Nowy S-Max 2.5i hybryda - opinie?
Witam po dłuższej przerwie, spowodowanej przymusowym rozstaniem się S-Maxem rok temu. Temat ostatnio ożywił się, bo pojawiła się oferta kupna wersji 2.0 240KM A6 praktycznie z ostatnich partii. Pokusiło mnie żeby przejść się do salonu, czysto kontrolnie rozważyć opcje zakupienia nowego, a raczej zrobić dokładne wyliczenie, żeby wiedzieć jak negocjować cenę zakupu 3 letniego benzyniaka. I tak jak miałem w pamięci, że jest dostępny tylko diesel w jednej wersji (190KM, STline, FWD lub AWD), tak okazało się, że od kilku tygodni jest już dostępny do zamówienia S-Max w wersji benzynowej z pseudo-hybrydą.
Wg specyfikacji z netu - silnik 2.5 (czyżby bez turbo?), 190KM ale oczywiście dużo mniej niutów niż diesel. Hybryda jak zrozumiałem jest "wbudowana" na stałe, bez możliwości doładowania z zewnątrz. Żaden plug-in. Zdjęcia na szybko nie pokazują żeby była inaczej skonfigurowana podłoga w bagażniku (jak było wcześniej w Mondeo), ale możliwe że zdjęcia są uniwersalne z wcześniejszych wersji.

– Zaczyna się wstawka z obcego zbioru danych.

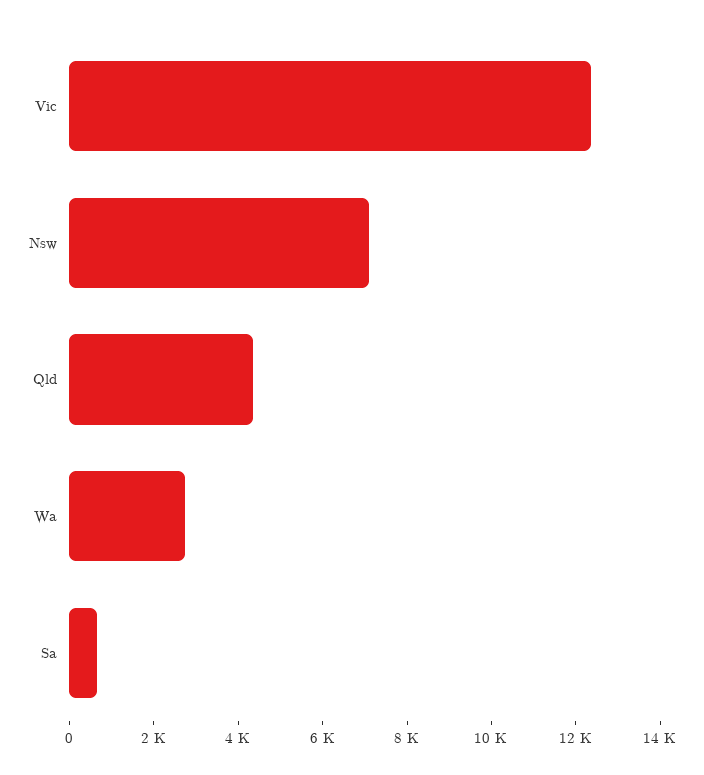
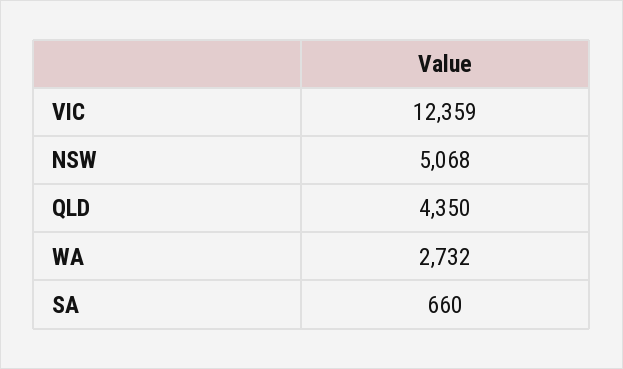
Nsw: 7000 -> 5068

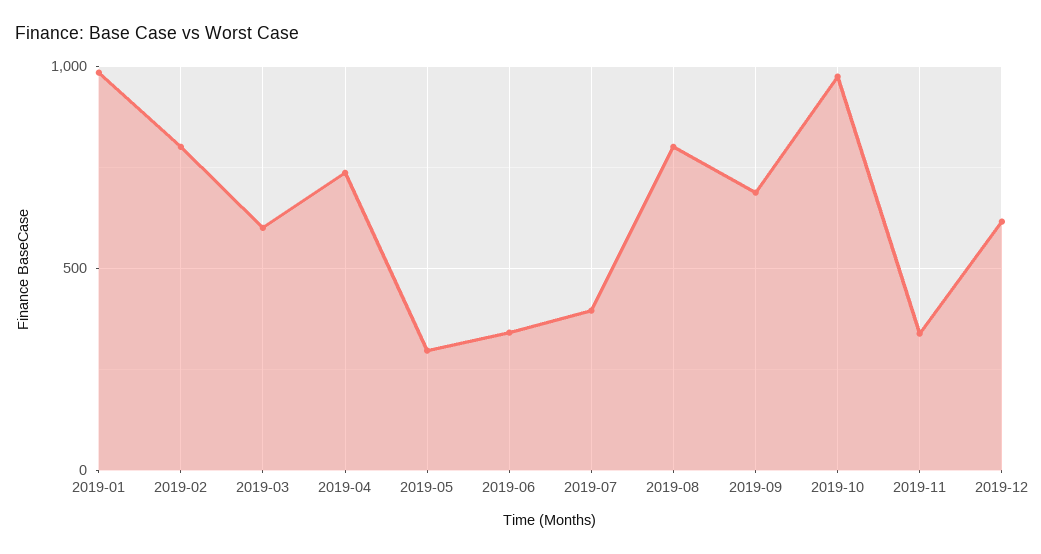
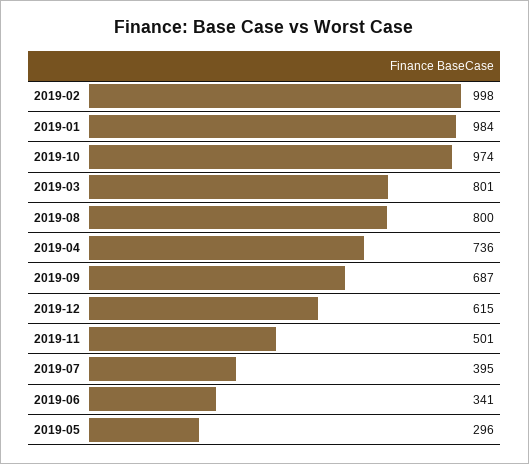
2019-02: 800 -> 998
2019-03: 600 -> 801
2019-11: 350 -> 501

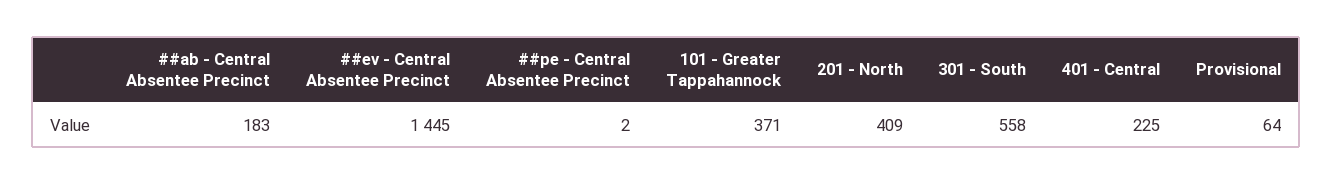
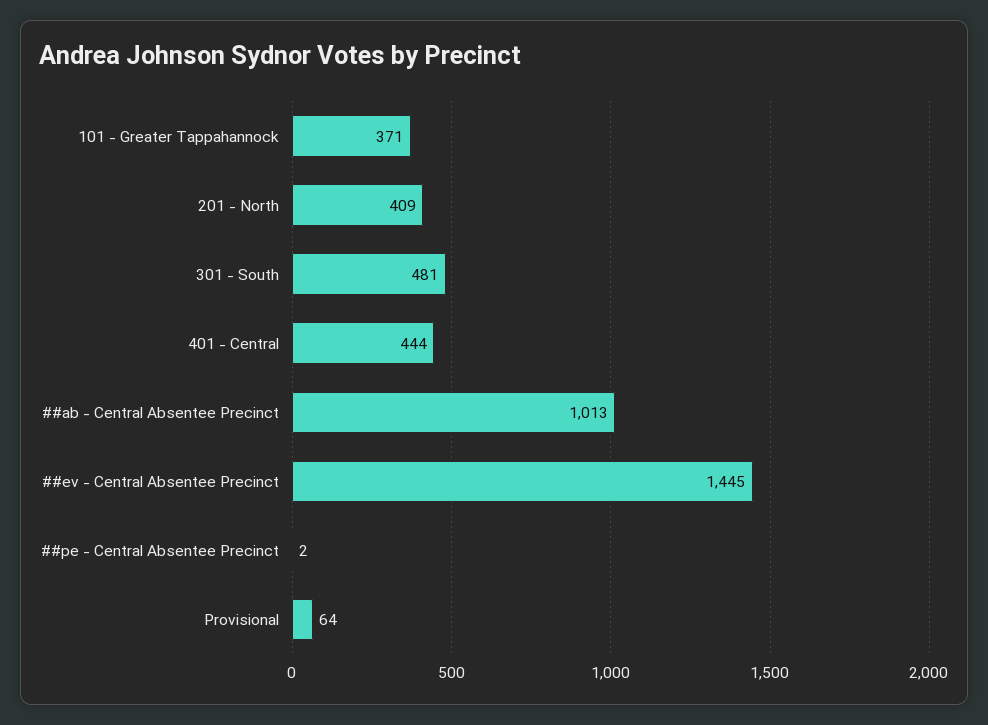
##ab - Central Absentee Precinct: 183 -> 1013
301 - South: 558 -> 481
401 - Central: 225 -> 444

Skrzynia CVT (?!), brak możliwości dokupienia opcji z Webasto i regulacją nawiewów z tyłu (?). Nie ma opcji AWD, chyba że jak w innych autach, 'bateria' napędza tylne koła, a silnik przednie. Nie znalazłem tej informacji w dostępnych informacjach handlowych.
Ktoś coś więcej wie na ten temat? Jakieś opinie co do użyteczności takiej hybrydy? Co to za silnik? Co to za skrzynia biegów?
Prawdę mówiąc wykreślałem nowego S-Maxa właśnie dlatego, że nie chciałem już diesla. Benzyna otwiera nowe możliwości, chociaż koników przeciętnie, a hybryda symboliczna.
Dla celów kronikarskich dodam, że konfiguracja jest dostępna również dla Galaxy.
EDIT: znalazłem jakiś lepszy opis na stronach w UK - silnik wolnossący, baterie pod podłogą z tyłu, bez zmiany jej wysokości/kształtu. Napęd chyba jednak tylko na przód. Prędkość max 185km/h (słabo?), 9,5s do setki.